Desde sua estreia com “Shotgun Stories” de 2007 Jeff Nichols vem captando os olhares para o desenvolvimento narrativo autoral e dinâmico de seus filmes. Acometidos sempre pela tenuidade típica do cinema independente dos Estados Unidos, os filmes do diretor se sobressaem essencialmente pela captura de imagens com tonalidades delicadas e praticamente de olhar clínico das fábulas interioranas por ele concretizadas. Seu novo longa, “Amor Bandido” (tradução constrangedora para “Mud”), chega finalmente ao país, depois de rodar festivais e quase ser esquecido no circuito nacional, colocando Nichols em evidência ao tratar com brutal maestria uma das temáticas mais exploradas pelo cinema alternativo, o coming of age, que nas mãos do diretor encontra uma nova roupagem num estudo peculiar e de abrangência, tratado com distinta e emocionante honestidade.
Partindo de uma construção autobiográfica, em referência as frustrações juvenis do próprio diretor, “Amor Bandido” narra à história de dois amigos, Ellis (Tye Sheridan) e Neckbone (Jacob Lofland), que sobrevivem à pacata vida interiorana procurando aventura em lugares isolados da pequena comunidade em que vivem.
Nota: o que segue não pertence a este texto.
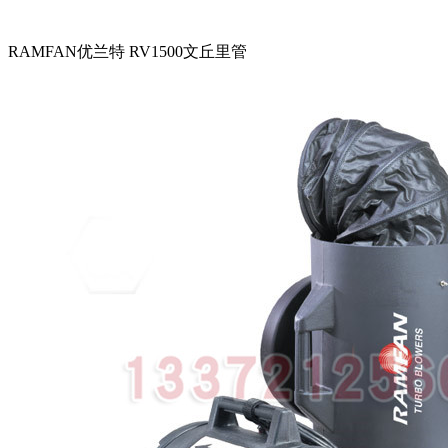
RAMFAN优兰特 RV1500文丘里管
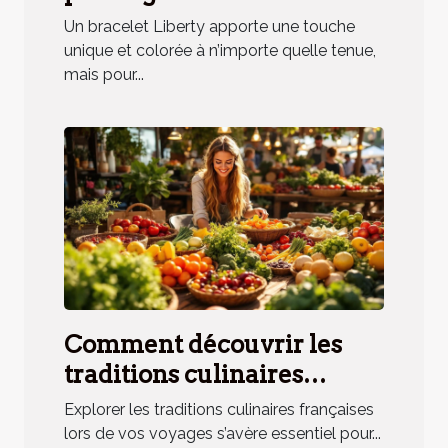
bracelet Liberty
Un bracelet Liberty apporte une touche
unique et colorée à n’importe quelle tenue,
mais pour...
Comment découvrir les
traditions culinaires
françaises lors de vos
Explorer les traditions culinaires françaises
voyages ?
lors de vos voyages s’avère essentiel pour...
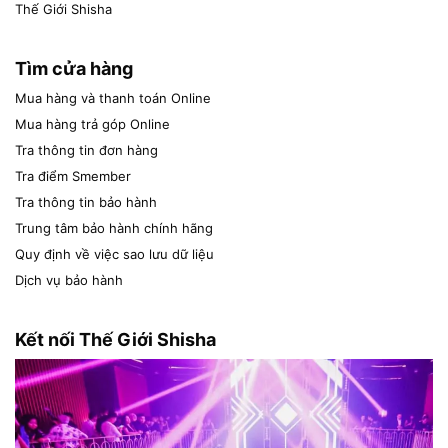
Thế Giới Shisha
Tìm cửa hàng
Mua hàng và thanh toán Online
Mua hàng trả góp Online
Tra thông tin đơn hàng
Tra điểm Smember
Tra thông tin bảo hành
Trung tâm bảo hành chính hãng
Quy định về việc sao lưu dữ liệu
Dịch vụ bảo hành
Kết nối Thế Giới Shisha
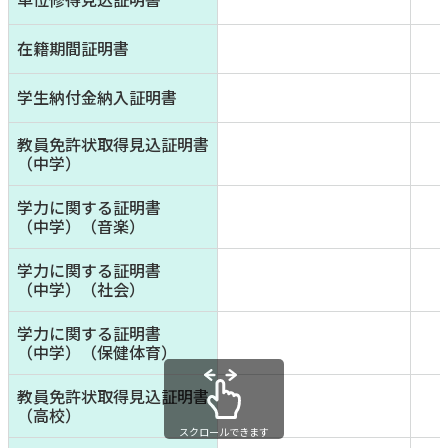
在籍期間証明書
学生納付金納入証明書
教員免許状取得見込証明書
（中学）
学力に関する証明書
（中学）（音楽）
学力に関する証明書
（中学）（社会）
学力に関する証明書
（中学）（保健体育）
教員免許状取得見込証明書
（高校）
スクロールできます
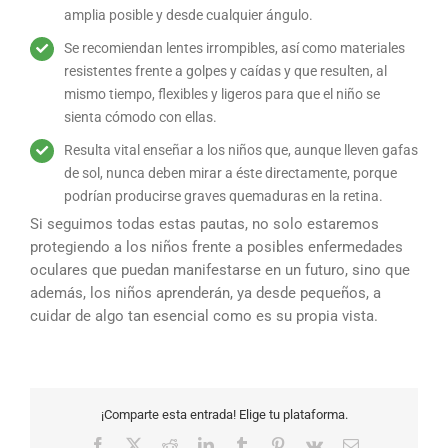
amplia posible y desde cualquier ángulo.
Se recomiendan lentes irrompibles, así como materiales
resistentes frente a golpes y caídas y que resulten, al
mismo tiempo, flexibles y ligeros para que el niño se
sienta cómodo con ellas.
Resulta vital enseñar a los niños que, aunque lleven gafas
de sol, nunca deben mirar a éste directamente, porque
podrían producirse graves quemaduras en la retina.
Si seguimos todas estas pautas, no solo estaremos
protegiendo a los niños frente a posibles enfermedades
oculares que puedan manifestarse en un futuro, sino que
además, los niños aprenderán, ya desde pequeños, a
cuidar de algo tan esencial como es su propia vista.
¡Comparte esta entrada! Elige tu plataforma.
Facebook
X
Reddit
LinkedIn
Tumblr
Pinterest
Vk
Correo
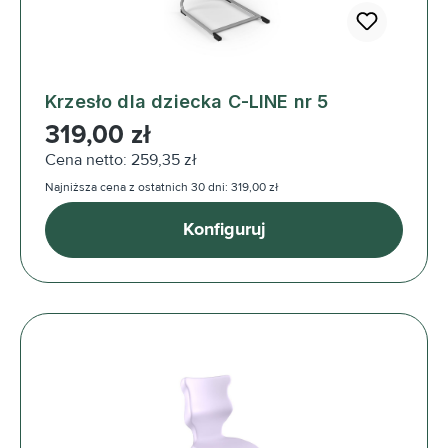
Krzesło dla dziecka C-LINE nr 5
Cena regularna:
319,00 zł
Cena netto: 259,35 zł
Najniższa cena z ostatnich 30 dni: 319,00 zł
Konfiguruj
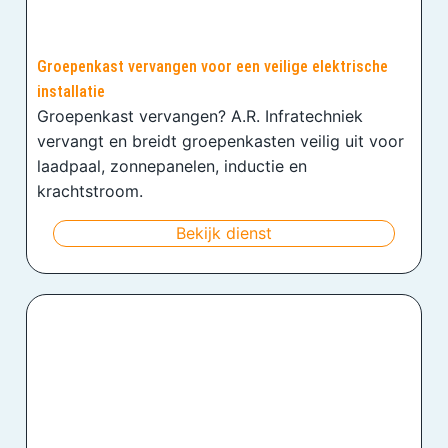
Groepenkast vervangen voor een veilige elektrische
installatie
Groepenkast vervangen? A.R. Infratechniek
vervangt en breidt groepenkasten veilig uit voor
laadpaal, zonnepanelen, inductie en
krachtstroom.
Bekijk dienst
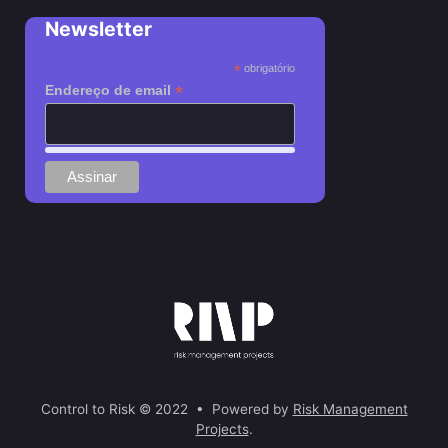
Newsletter
*
obrigatório
*
Endereço de email
Control to Risk © 2022 • Powered by
Risk Management
Projects
.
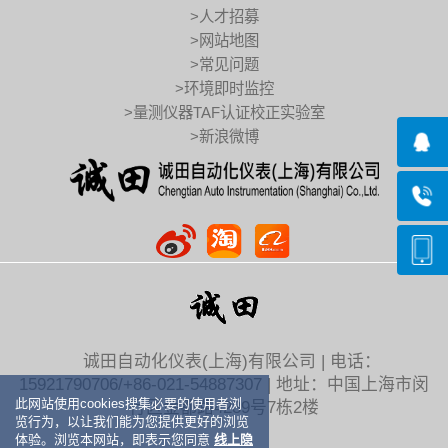
>人才招募
>网站地图
>常见问题
>环境即时监控
>量测仪器TAF认证校正实验室
>新浪微博
诚田自动化仪表(上海)有限公司 | 电话：
15921790706/+86-021-54887307 | 地址：中国上海市闵
此网站使用cookies搜集必要的使用者浏
行区金都路4289号7栋2楼
览行为，以让我们能为您提供更好的浏览
体验。浏览本网站，即表示您同意
线上隐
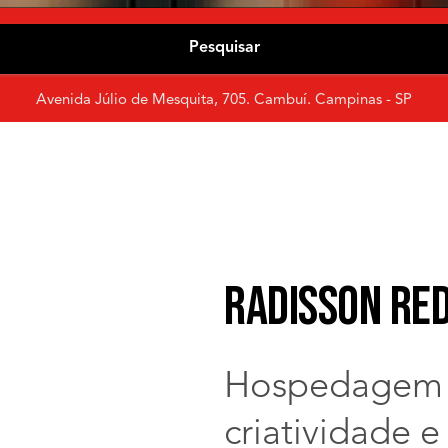
Pesquisar
Avenida Júlio de Mesquita, 705. Cambuí. Campinas - SP
Radisson RE
Hospedagem 
criatividade 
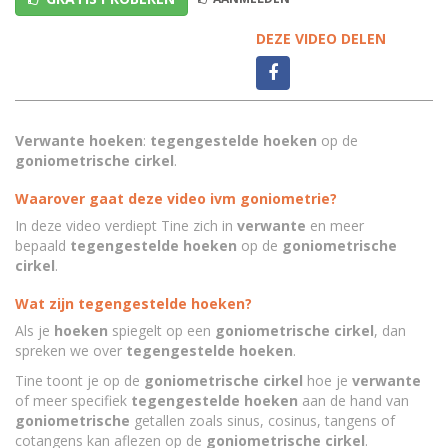
DEZE VIDEO DELEN
Verwante hoeken
:
tegengestelde hoeken
op de
goniometrische cirkel
.
Waarover gaat deze video ivm goniometrie?
In deze video verdiept Tine zich in
verwante
en meer
bepaald
tegengestelde hoeken
op de
goniometrische
cirkel
.
Wat zijn tegengestelde hoeken?
Als je
hoeken
spiegelt op een
goniometrische cirkel
, dan
spreken we over
tegengestelde hoeken
.
Tine toont je op de
goniometrische cirkel
hoe je
verwante
of meer specifiek
tegengestelde hoeken
aan de hand van
goniometrische
getallen zoals sinus, cosinus, tangens of
cotangens kan aflezen op de
goniometrische cirkel
.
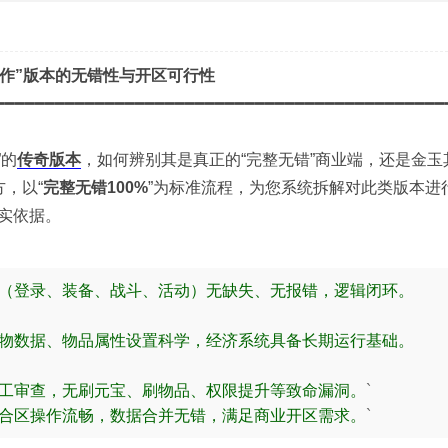
大作”版本的无错性与开区可行性
━━━━━━━━━━━━━━━━━━━━━━━━━━━━━━━━━━━━━━━━━━━━━
”的
传奇版本
，如何辨别其是真正的“完整无错”商业端，还是金玉
，以“
完整无错100%
”为标准流程，为您系统拆解对此类版本进
实依据。
（登录、装备、战斗、活动）无缺失、无报错，逻辑闭环。
物数据、物品属性设置科学，经济系统具备长期运行基础。
工审查，无刷元宝、刷物品、权限提升等致命漏洞。
`
合区操作流畅，数据合并无错，满足商业开区需求。
`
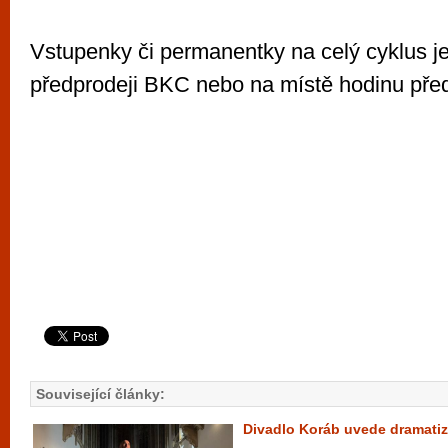
Vstupenky či permanentky na celý cyklus j
předprodeji BKC nebo na místě hodinu pře
Související články:
Divadlo Koráb uvede dramatiza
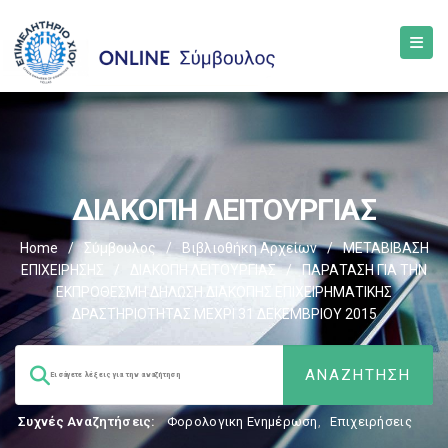
ΔΙΑΚΟΠΗ ΛΕΙΤΟΥΡΓΙΑΣ
Home
/
Σύμβουλος
/
Βιβλιοθήκη Αρχείων
/
ΜΕΤΑΒΙΒΑΣΗ
ΕΠΙΧΕIΡΗΣΗΣ
/
ΔΙΑΚΟΠΗ ΛΕΙΤΟΥΡΓΙΑΣ
/
ΠΑΡΑΤΑΣΗ ΓΙΑ ΤΗΝ
ΕΚΠΡΟΘΕΣΜΗ ΔΗΛΩΣΗ ΔΙΑΚΟΠΗΣ ΕΠΙΧΕΙΡΗΜΑΤΙΚΗΣ
ΔΡΑΣΤΗΡΙΟΤΗΤΑΣ ΜΕΧΡΙ 31 ΔΕΚΕΜΒΡΙΟΥ 2015
Συχνές Αναζητήσεις:
Φορολογικη Ενημέρωση
,
Επιχειρήσεις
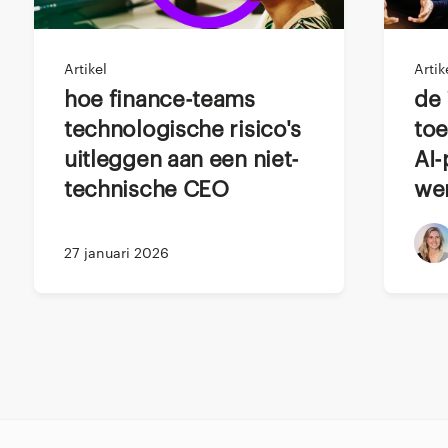
ardigheden
ler heb je strategisch inzicht en analytische vaardigheden 
Artikel
Artik
, dan ligt jouw expertise in accounting en regelgeving. Als 
Hoe finance-teams
De impactmaker van de
llerings- en planningsvaardigheden bezitten.
technologische risico's
toe
uitleggen aan een niet-
AI-
technische CEO
wer
n Business Controller?
er speel je een cruciale rol in de operationele kant van fina
27 januari 2026
r die binnen een organisatie nauw samenwerkt met verschil
inzichten om beslissingen te onderbouwen. Zie het als de rol
van de business, die ruwe data omzet in bruikbare strateg
’ en de nabije toekomst, en jouw zorg is dat bedrijfsprocesse
en.
ière als Business Controller? Dan zijn dit jouw belangrijkste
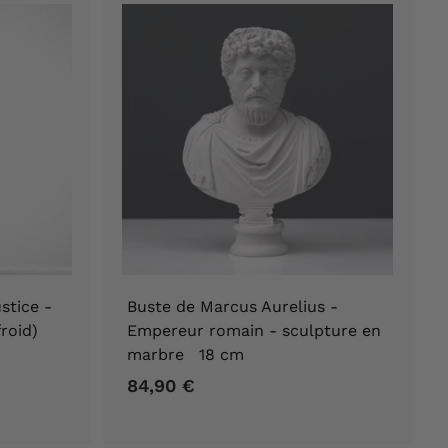
stice -
Buste de Marcus Aurelius -
froid)
Empereur romain - sculpture en
marbre 18 cm
84,90 €
8
4
,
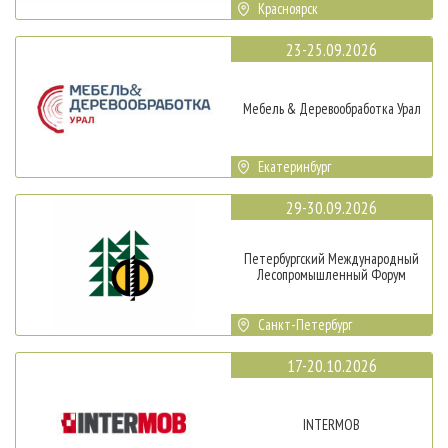
Красноярск
23-25.09.2026
Мебель & Деревообработка Урал
Екатеринбург
29-30.09.2026
Петербургский Международный
Лесопромышленный Форум
Санкт-Петербург
17-20.10.2026
INTERMOB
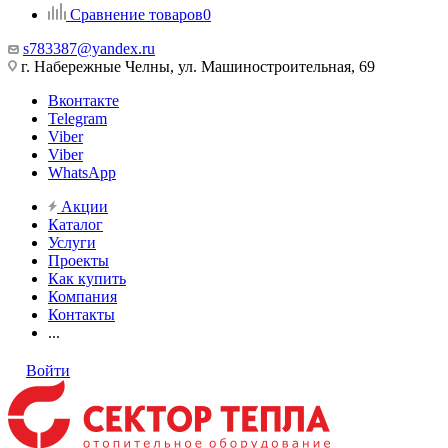
Сравнение товаров
0
s783387@yandex.ru
г. Набережные Челны, ул. Машиностроительная, 69
Вконтакте
Telegram
Viber
Viber
WhatsApp
Акции
Каталог
Услуги
Проекты
Как купить
Компания
Контакты
...
Войти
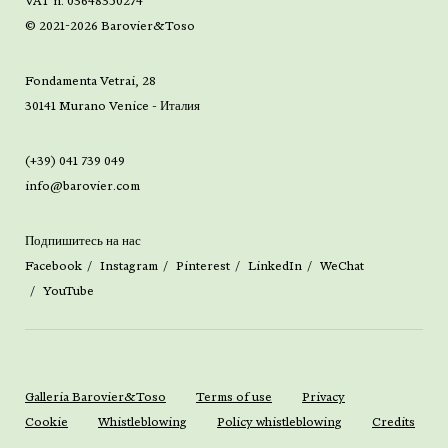
VAT n. 03648350274
© 2021-2026 Barovier&Toso
Fondamenta Vetrai, 28
30141 Murano Venice - Италия
(+39) 041 739 049
info@barovier.com
Подпишитесь на нас
Facebook
Instagram
Pinterest
LinkedIn
WeChat
YouTube
Galleria Barovier&Toso
Terms of use
Privacy
Cookie
Whistleblowing
Policy whistleblowing
Credits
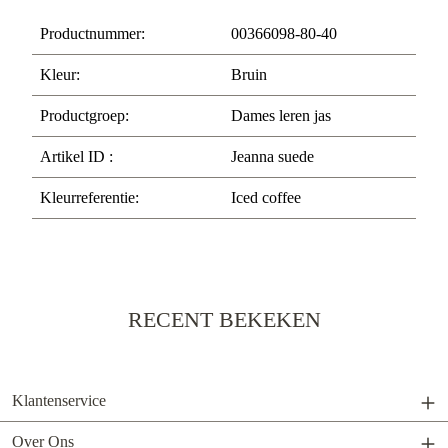
Productnummer:
00366098-80-40
Kleur:
Bruin
Productgroep:
Dames leren jas
Artikel ID :
Jeanna suede
Kleurreferentie:
Iced coffee
RECENT BEKEKEN
Klantenservice
Over Ons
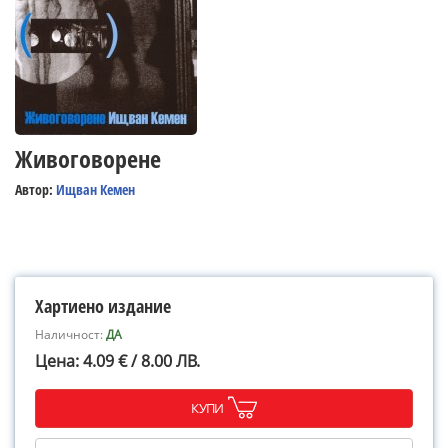
Живоговорене
Автор:
Ищван Кемен
Хартиено издание
Наличност:
ДА
Цена: 4.09 € / 8.00 ЛВ.
КУПИ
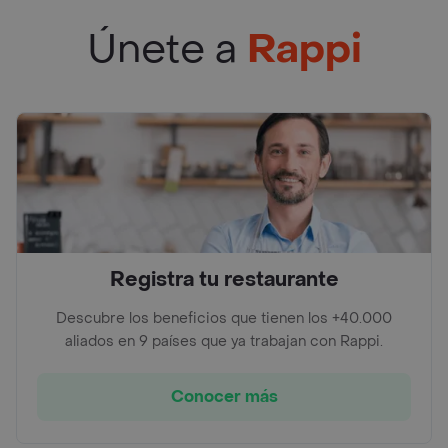
Únete a
Rappi
Registra tu restaurante
Descubre los beneficios que tienen los +40.000
aliados en 9 países que ya trabajan con Rappi.
Conocer más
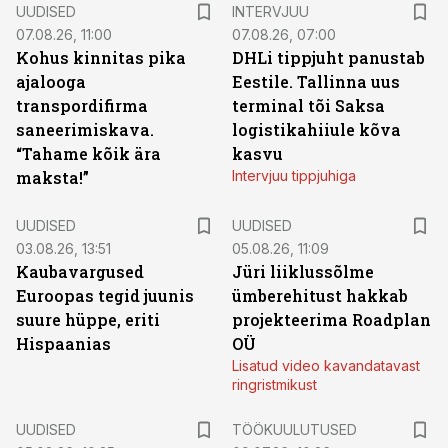
UUDISED
INTERVJUU
07.08.26, 11:00
07.08.26, 07:00
Kohus kinnitas pika
DHLi tippjuht panustab
ajalooga
Eestile. Tallinna uus
transpordifirma
terminal tõi Saksa
saneerimiskava.
logistikahiiule kõva
“Tahame kõik ära
kasvu
maksta!”
Intervjuu tippjuhiga
UUDISED
UUDISED
03.08.26, 13:51
05.08.26, 11:09
Kaubavargused
Jüri liiklussõlme
Euroopas tegid juunis
ümberehitust hakkab
suure hüppe, eriti
projekteerima Roadplan
Hispaanias
OÜ
Lisatud video kavandatavast
ringristmikust
ST
UUDISED
TÖÖKUULUTUSED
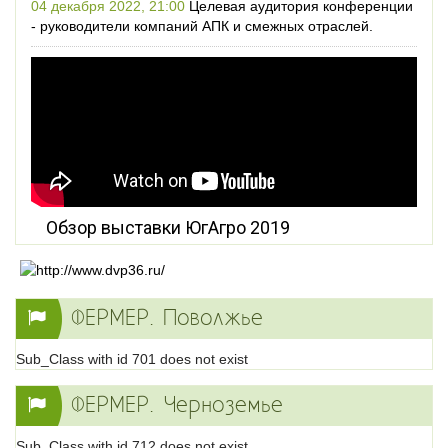
04 декабря 2022, 21:00
Целевая аудитория конференции
- руководители компаний АПК и смежных отраслей.
Обзор выставки ЮгАгро 2019
ФЕРМЕР. Поволжье
Sub_Class with id 701 does not exist
ФЕРМЕР. Черноземье
Sub_Class with id 712 does not exist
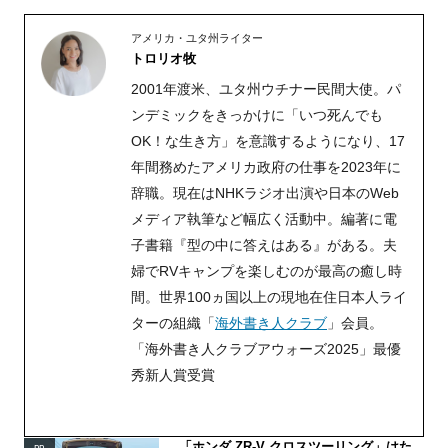
アメリカ・ユタ州ライター
トロリオ牧
2001年渡米、ユタ州ウチナー民間大使。パ
ンデミックをきっかけに「いつ死んでも
OK！な生き方」を意識するようになり、17
年間務めたアメリカ政府の仕事を2023年に
辞職。現在はNHKラジオ出演や日本のWeb
メディア執筆など幅広く活動中。編著に電
子書籍『型の中に答えはある』がある。夫
婦でRVキャンプを楽しむのが最高の癒し時
間。世界
100
ヵ国以上の現地在住日本人ライ
ターの組織「
海外書き人クラブ
」会員。
「海外書き人クラブアウォーズ2025」最優
秀新人賞受賞
「ホンダ ZR-V クロスツーリング」はた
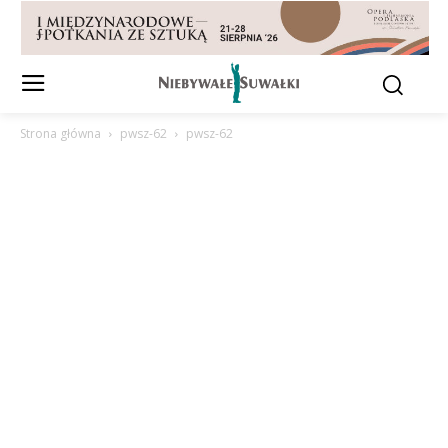
Strona główna
pwsz-62
pwsz-62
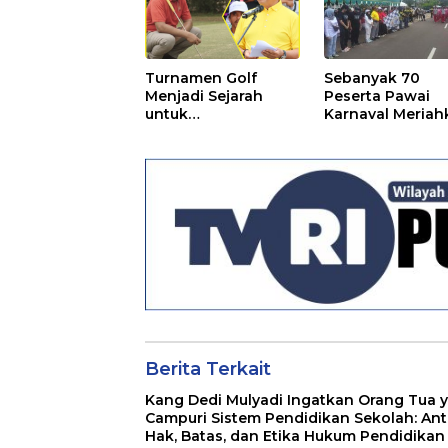
Turnamen Golf
Sebanyak 70
Menjadi Sejarah
Peserta Pawai
untuk
Karnaval Meriah
Mengharumkan
HUT Seruyan Ke
Seruyan
dan HUT RI ke-8
Berita Terkait
Kang Dedi Mulyadi Ingatkan Orang Tua 
Campuri Sistem Pendidikan Sekolah: Ant
Hak, Batas, dan Etika Hukum Pendidikan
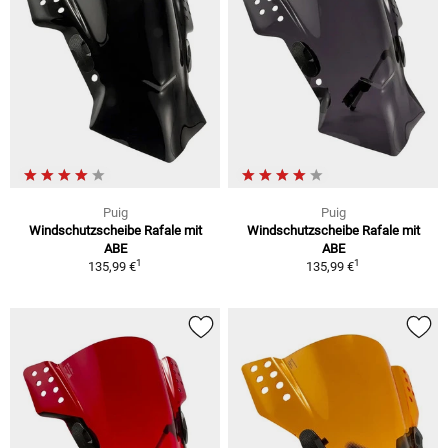
Puig
Puig
Windschutzscheibe Rafale mit
Windschutzscheibe Rafale mit
ABE
ABE
1
1
135,99 €
135,99 €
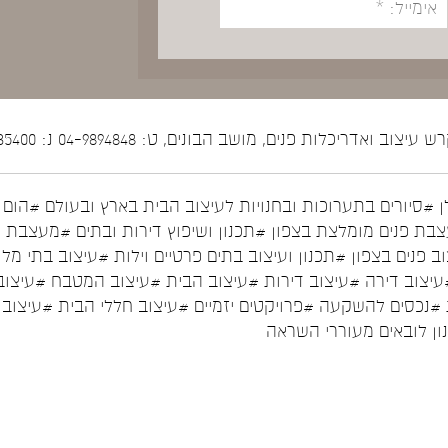
יצוב ואדריכלות פנים, מושב הבונים, ט: 04-9894848 נ: 052-5535400
ן
#סיורים בתערוכות ובחנויות לעיצוב הבית בארץ ובעולם
#הום ס
בת פנים מומלצת בצפון
#תכנון ושיפוץ דירות ובתים
#מעצבת פ
ב פנים בצפון
#תכנון ועיצוב בתים פרטיים וילות
#עיצוב בתי מלו
עיצוב דירה
#עיצוב דירות
#עיצוב הבית
#עיצוב המטבח
#עיצוב
#נכסים להשקעה
#פרויקטים יזמיים
#עיצוב חללי הבית
#עיצוב 
נון לובאים מעוררי השראה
Numa viajem a uma pequena ilha ao redor do rio Mississippi eles encontram um barco preso a uma árvore em meio à floresta, provavelmente, preso em função de uma enchente, o qual logo resolvem tornar de sua posse. Ao adentrar o que se assemelha a uma típica casa na árvore, os dois notam que alguém está vivendo ali, quando, então, um homem misterioso se aproxima. Mud (Matthew McConaughey, em outra performance impecável), o tal homem, se apresenta aos garotos, revelando que cresceu ao redor dali. Percebendo a ingenuidade dos jovens e sua intenção quanto ao barco, Mud vê a oportunidade de oferecê-lo em troca de comida (e um pouco de companhia também). Não demora muito para que Ellis -que na verdade se utiliza das aventuras junto do amigo como uma válvula de escape dos problemas familiares e da difícil fase de transição a qual vem em silêncio passando- seja envolvido pela trama de Mud, cuja figura se torna um espelho, tanto pelas histórias fora da lei que o estranho homem lhe conta, quanto por sua relação amorosa com uma bela mulher de nome Juniper (Reese Whiterspoon). Ao passo que, a partir da curiosidade de Ellis, a história se desenvolve numa dinâmica entre o coming of age, o romance e o crime, é interessante ver como a construção do suspense nessa atmosfera interiorana, semelhante a um western contemporâneo (sofisticado), ganha plenitude no tratamento sutil de Nichols, que se utiliza da inocência como moral para a mitificação do amor e das barreiras criadas pelo homem; contraste dado -principalmente- nos planos e contra planos de Tye Sheridan ao lado de Matthew McConaughey.
Se lá em “O Abrigo“ de 2011, a iminência da loucura do homem era o plano central na desenvoltura estética do cinema de Nichols, que se fazia justamente na construção imagética dos anseios psicológicos de Michael Shannon, em “Amor Bandido” , antes de qualquer coisa, há uma preocupação em manter a alma do filme intacta de qualquer experimento que se realize das possibilidades do campo/contra campo cinematográfico. E essa posição a qual Nichols se coloca para explorar suas intenções nos mínimos detalhes se assemelha muito a proposta de Martin Scorsese em “A Invenção de Hugo Cabret”, não sendo a toa que o culto comercial de seus filmes tenha sido potencializado aqui. Dos códigos narrativos ao brilhante trabalho realizado junto ao elenco, esse cinema de Jeff Nichols representa, em toda sua beleza, uma humilde ingenuidade que se completa a de seus personagens, derivados do espelho clássico/contemporâneo de nomes subestimados pelo cinema moderno hollywoodiano, contemplando sua autoria e mantendo-se crível a tênue ficção/realidade de (melo) dramas cotidianos.